En entendant prononcer le nom de la vallée de Charolles, Bonaïk, jusqu’alors pensif, tressaillit, puis prêta l’oreille à la suite de l’entretien de la Coliberte et de la mère d’Amael, qui reprit : – Revenons à ce juif, il a peut-être le secret de la vie de mon fils.

– Ce juif… et comment ?

– Malgré ma douleur, lorsque ce juif vint nous marchander, je subis le sort commun, je fus dépouillée de mes vêtements… Ah ! pour la sainteté de mon nom de mère, que mon fils ignore toujours ma honte ! cette pensée serait l’éternel et juste remords de sa vie, s’il doit vivre… – ajouta Rosen-Aër à voix basse, afin de n’être entendue que de Septimine. – Pendant que je subissais donc le sort de mes compagnes d’esclavage… le juif remarqua sur mon bras gauche ces deux mots tracés en caractères ineffaçables : Brenn-Karnak.

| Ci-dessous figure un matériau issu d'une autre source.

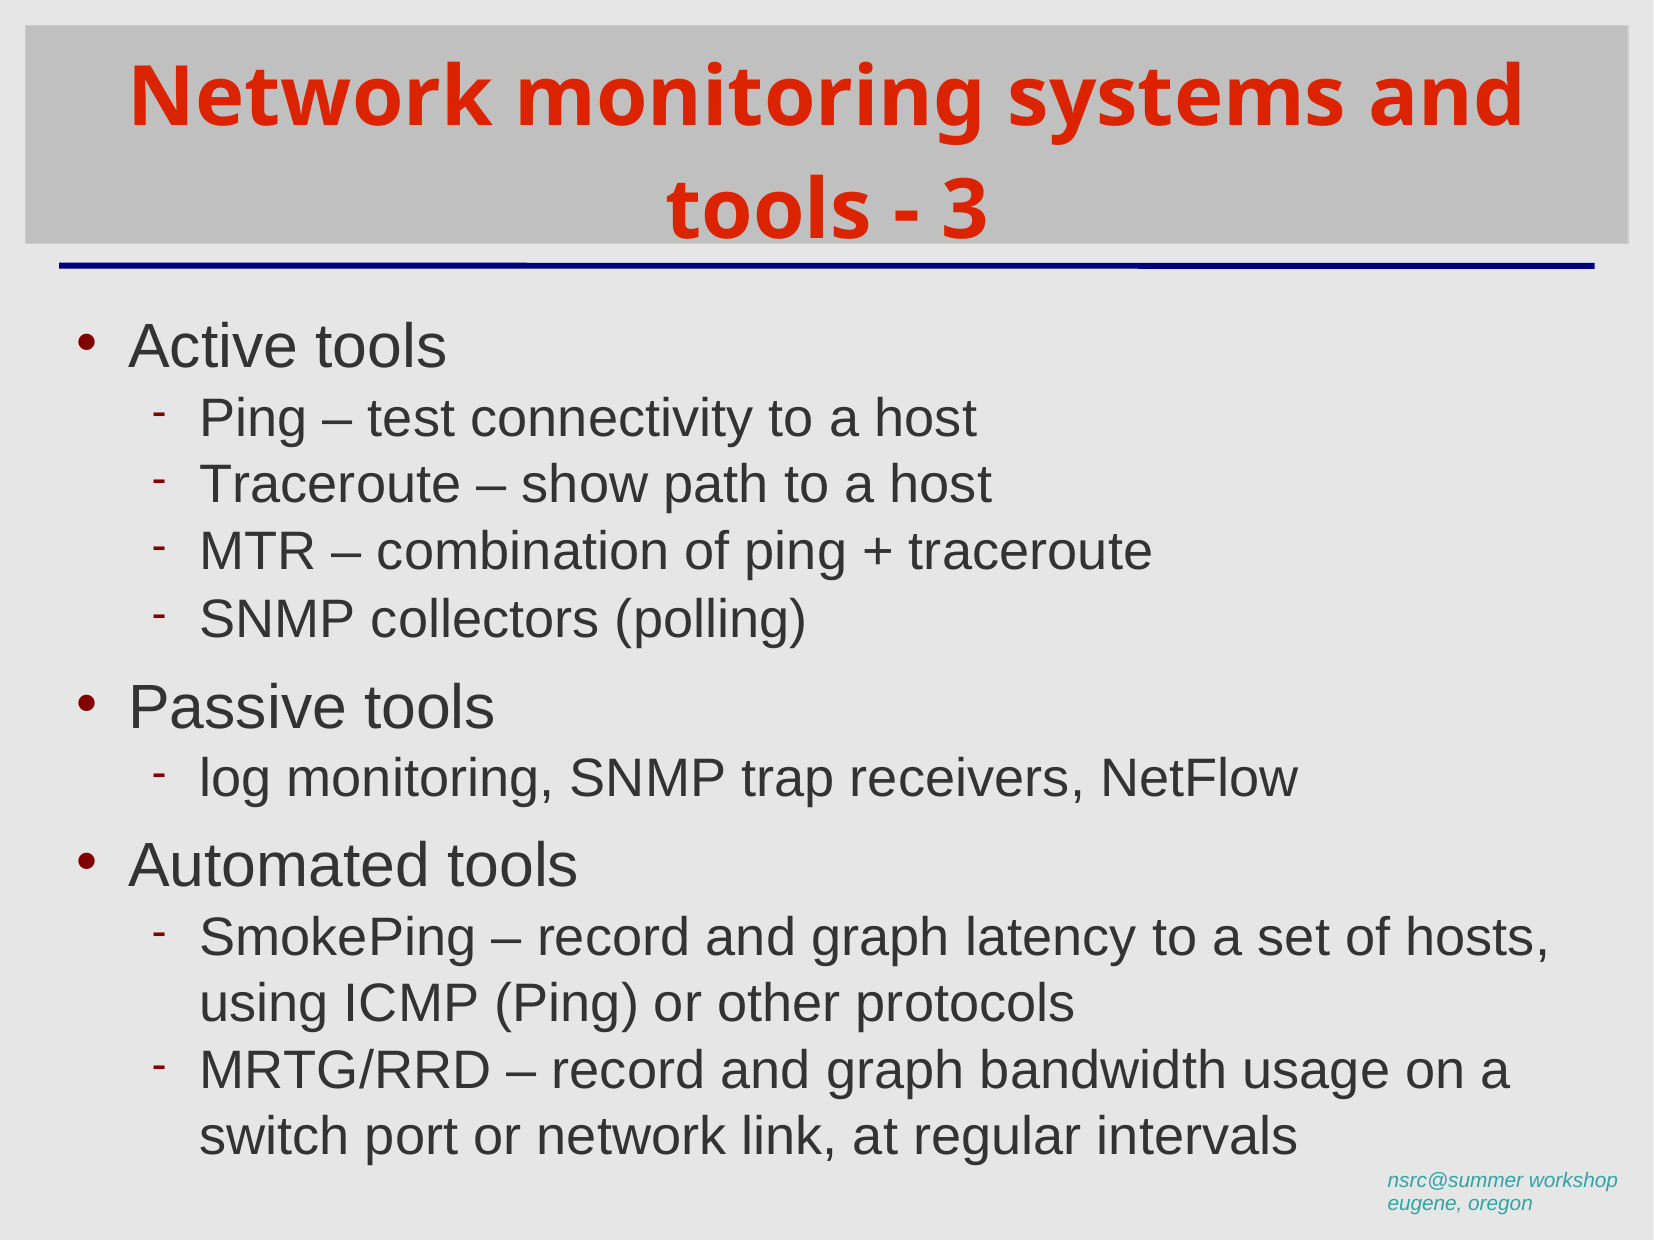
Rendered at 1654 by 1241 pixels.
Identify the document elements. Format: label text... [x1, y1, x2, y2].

– Brenn-Karnak ! – reprit la Coliberte d’une voix plus élevée ; aussi fut-elle entendue par le vieillard. – Quels sont ces noms ? pourquoi étaient-ils tracés sur votre bras ?

– Cet usage, depuis plusieurs générations, a été adopté parmi nous, car, hélas ! en ces temps de troubles, de guerres continuelles, les familles sont exposées à être séparées, dispersées au loin, et un signe indélébile peut les aider à se reconnaître. – À peine Rosen-Aër avait-elle prononcé ces mots, que s’approchant d’elle, Bonaïk, ému, troublé, s’écria : – Vous êtes de la race de Joel, le brenn de la tribu de Karnak ?

– Oui, bon père ; mais d’où savez-vous ?…

– Vous habitiez en Bourgogne la vallée de Charolles ? jadis concédée à Loysik, frère de Ronan, par le roi Clotaire Ier ?

– Mais encore une fois, bon père, comment savez-vous cela ? – Le vieillard releva la manche de son sarrau, et, du doigt, montra ces deux mots : Brenn-Karnak, tracés sur son bras.